Um lugar de resistência e memória
Do outro lado do museu está a supervisora Rosane Macedo que, assim como Valdeci, também iniciou os trabalhos na época em que o jornal A República funcionava, na parte administrativa. Ela conta que após o jornal fechar, o espaço ficou abandonado, já que novas máquinas foram chegando para fazer a impressão do Diário Oficial do Estado (DOE) e os equipamentos mais antigos foram caindo em desuso. “Era um depósito, vamos dizer, todo o maquinário que não funcionava mais”.
Em 2004, conta Rosane, o museu começou a ter forma definitiva. “Chegou aqui um diretor, o seu Flávio Lisboa, e vendo esse depósito, disse, ‘não, eu vou dar uma utilidade a isso aqui’. Ele mandou fazer uma limpeza, mandou revitalizar todas as máquinas, consertar, tinham funcionários que já tinham trabalhado aqui na época do auge da empresa, e sabiam manusear com as máquinas, então, ele abriu esse espaço”, afirma.
A supervisora confirma que a criação do museu foi uma ótima ideia para preservar a memória da imprensa oficial do Estado. Em 1º de julho de 1889, Pedro Velho, líder do Partido Republicano no RN, criou o jornal A República para divulgar as ideias do partido. Com a eleição do político em novembro do mesmo ano, o jornal passou a ser oficial, com a divulgação de atos, decretos, portarias, tudo ligado ao governo do Estado. A República funcionou até a década de 1995.
Com o fechamento do jornal, o local passou a imprimir apenas os exemplares do Diário Oficial até a pandemia de Covid-19. Os funcionários foram para casa, e o documento passou a ser produzido apenas de forma online. Hoje em dia, o DOE deixou de ser impresso definitivamente, com a produção de poucos exemplares apenas para arquivamento.
Em relação ao acervo dos exemplares do jornal, Rosane relata que, na época em que A República deixou de circular, todo o material foi guardado. Com a produção quase que diária do DOE e os exemplares que também precisavam ser guardados, os exemplares do jornal foram encaminhados para o Arquivo Público do Estado. Com a chegada de fortes chuvas em Natal, grande parte do acervo foi molhado.

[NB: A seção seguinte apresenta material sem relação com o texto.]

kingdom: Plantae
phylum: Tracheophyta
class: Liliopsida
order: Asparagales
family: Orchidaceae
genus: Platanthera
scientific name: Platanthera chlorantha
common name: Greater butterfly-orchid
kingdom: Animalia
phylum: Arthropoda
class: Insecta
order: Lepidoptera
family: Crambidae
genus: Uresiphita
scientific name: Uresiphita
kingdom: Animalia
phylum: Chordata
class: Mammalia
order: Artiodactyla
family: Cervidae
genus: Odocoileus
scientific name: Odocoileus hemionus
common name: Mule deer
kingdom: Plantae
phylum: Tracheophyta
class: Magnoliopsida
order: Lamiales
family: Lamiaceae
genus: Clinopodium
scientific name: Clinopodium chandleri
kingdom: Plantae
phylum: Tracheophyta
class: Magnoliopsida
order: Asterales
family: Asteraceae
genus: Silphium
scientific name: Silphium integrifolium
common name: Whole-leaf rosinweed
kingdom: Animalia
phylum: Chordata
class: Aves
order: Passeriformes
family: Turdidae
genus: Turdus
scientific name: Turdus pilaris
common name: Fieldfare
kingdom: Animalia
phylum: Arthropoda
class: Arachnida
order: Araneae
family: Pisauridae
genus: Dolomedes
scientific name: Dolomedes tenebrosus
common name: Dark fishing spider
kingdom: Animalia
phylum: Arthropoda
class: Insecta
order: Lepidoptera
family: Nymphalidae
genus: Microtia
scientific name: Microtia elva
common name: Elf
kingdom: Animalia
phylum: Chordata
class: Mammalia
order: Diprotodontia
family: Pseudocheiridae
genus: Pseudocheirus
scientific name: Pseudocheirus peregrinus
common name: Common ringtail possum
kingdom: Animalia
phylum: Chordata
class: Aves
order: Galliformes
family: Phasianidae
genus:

“Houve um problema de uma época de muita chuva aqui em Natal e aquelas caixas ficaram empilhadas lá no local. Uma vez um historiador amigo foi lá, fez uma foto e publicou. Foi quando eu vi a caixa toda molhada e desmanchada. Então, grande parte do acervo se perdeu. O pouco que ainda resta continua no Arquivo Público, que hoje é ali por trás daquela fábrica de balas, o Sam’s. É pouca coisa, Muitos estão em péssimo estado de conservação”, lamenta.
Apesar das perdas, o museu se desenvolveu e tem visitas frequentes. As divulgações passaram a ser não só pelo boca a boca, mas também pelas redes sociais, além das parcerias com universidades, que contribuíram para o crescimento do acervo. No entanto, a supervisora questiona a falta de engajamento de jornalistas potiguares e estudantes da área.
“Hoje [o movimento] é muito grande. Infelizmente, existem poucas visitas de jornalistas e estudantes de jornalismo, de fato. Aqui eu recebo visitas da turma de jornalismo da Paraíba todo ano. A professora é potiguar. Então, todo ano ela traz a nova turma dela pra conhecer o museu e é uma interação muito grande”, conta.
Com todo o tempo de trabalho e das coisas que evoluíram no local e nos arredores, Rosane afirma que considera o museu um espaço de resistência. “Acho que tem três locais de resistência aqui: o Colégio Salesiano, o departamento (DEI), que é o prédio em si, e o museu e a Caixa Econômica Federal. O resto está sendo só memórias. Está ficando deserto. Você vê muitos prédios históricos que estão se desmanchando. Tem arquiteturas aqui, na Rua Chile, que eram verdadeiras obras de arte e quando menos acontece, desaba tudo. É difícil”.